The Denis Poisson Institute (IDP) is a Mathematics and Theoretical Physics laboratory located on the campuses of the Universities of Orléans and Tours. It was created when the Denis Poisson Federation, which included the Orléans Mathematics Laboratory (MAPMO) and the Tours Mathematics and Theoretical Physics Laboratory (LMPT), was transformed into a UMR in 2018. It brings together professors and researchers in mathematics and theoretical physics from the Centre - Val de Loire region. The Institute, which is organised into 4 teams, develops high-quality research in mathematics and theoretical physics, both fundamental and applied, paying particular attention to the interfaces with other scientific disciplines and to industrial and societal applications. The presence of mathematicians and theoretical physicists in the same laboratory is an original feature of the national scene.

Research themes:

Theoretical physics:

Research focuses on three areas: gravitation on a classical or quantum scale, classical or quantum field theory (high-temperature superconductivity, gauge theories, protein folding, etc.), integrable systems and complex systems (conformal theories, spin chains, quantum chaos, statistical physics, etc.).

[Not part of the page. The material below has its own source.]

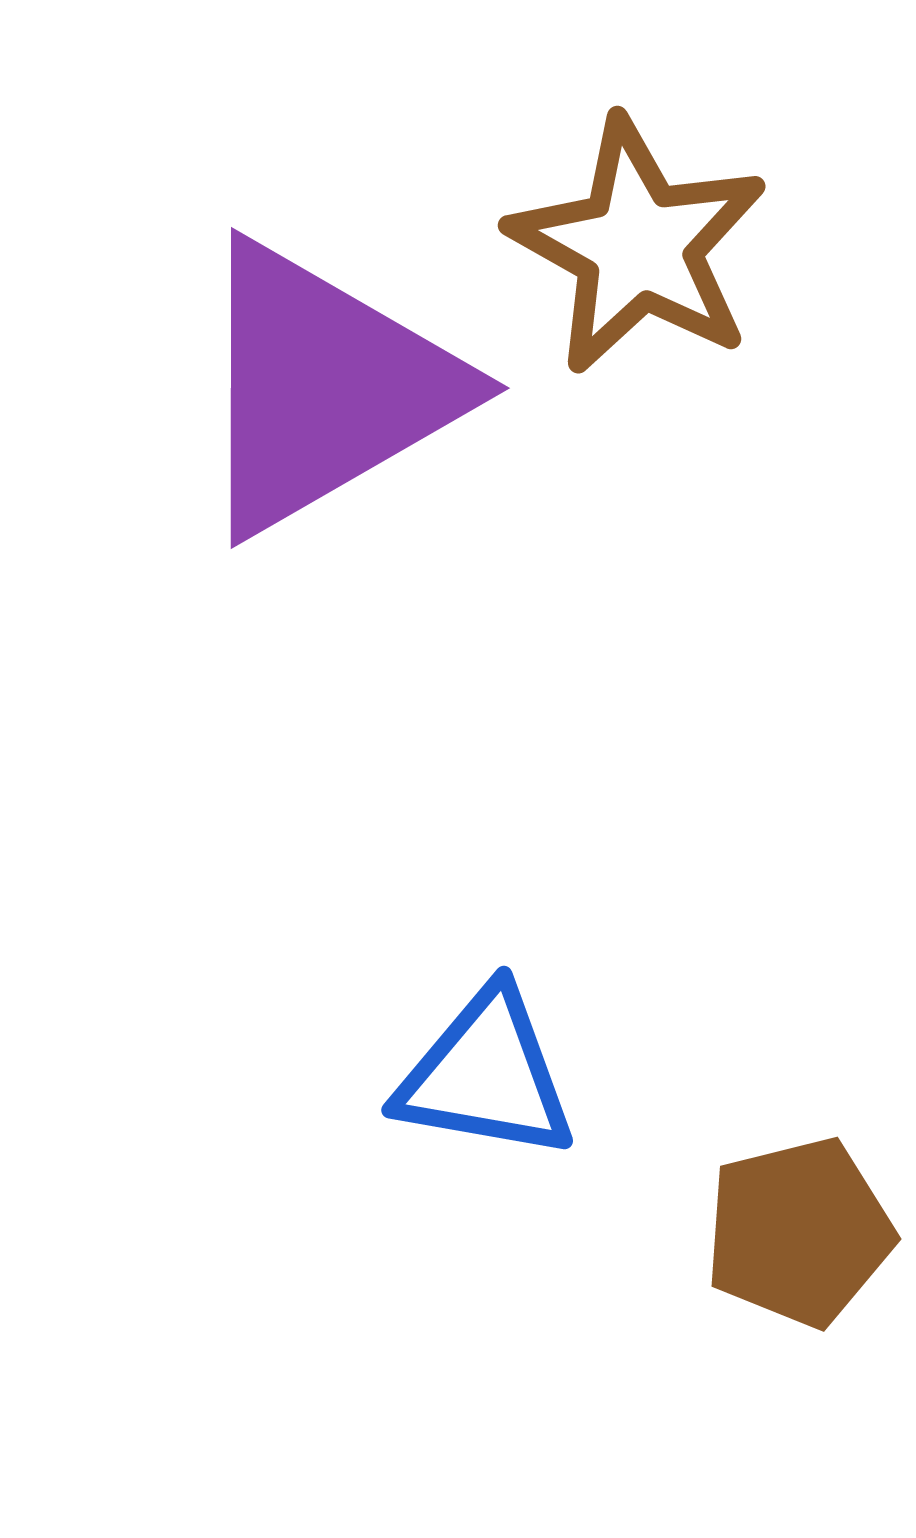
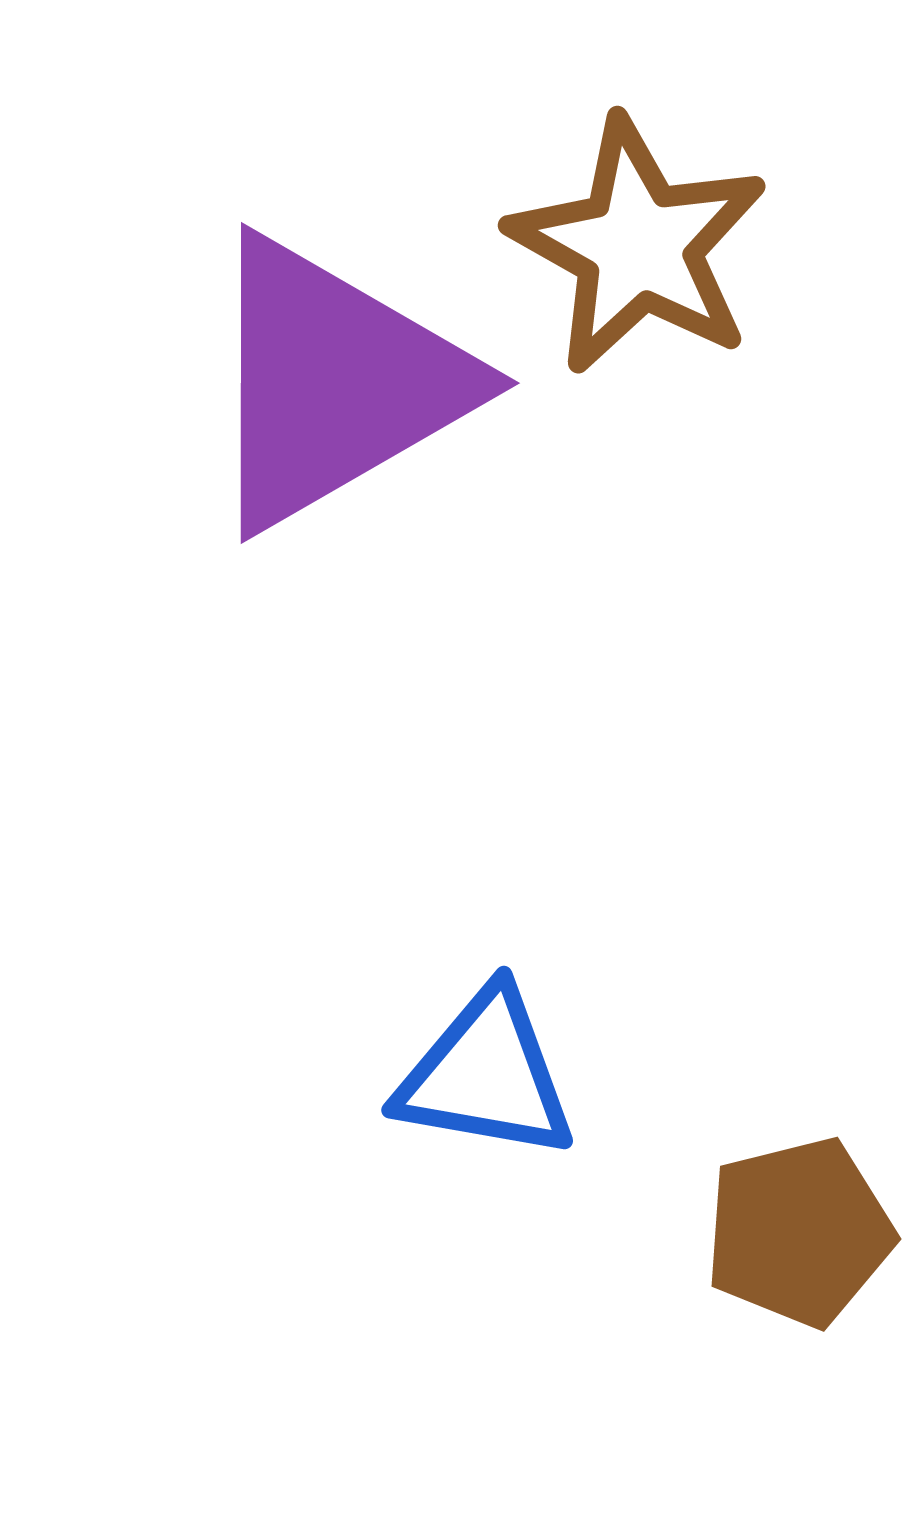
purple triangle: moved 10 px right, 5 px up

Partial differential equations-Modelling-Simulations:

Research topics cover a broad spectrum, including analysis and numerical analysis of different types of PDEs (conservation laws, elliptic and parabolic PDEs, dispersive equations, Hamilton-Jacobi equations), PDE control and optimal control, modelling and scientific computing, with applications in particular in image processing, life sciences, fluid mechanics, aerospace and road and pedestrian traffic.Analysis and geometry:

Research topics include harmonic analysis, complex analysis, PDE analysis, semi-classical analysis and spectral theory, operator algebras, C*-algebras, non-commutative geometry, dynamical systems, potential theory, Riemannian geometry, analysis on varieties, knot theory.

Statistics, probability, algebra, combinatory and ergodic theory:

The team's research includes non-parametric and functional statistics, with various applications; random walks, random trees, stochastic differential equations and statistical mechanics; representation theory and additive theory; combinatorial number theory, flows on varieties of negative curvature. There are close links between probabilists and algebraists around conditional random walks.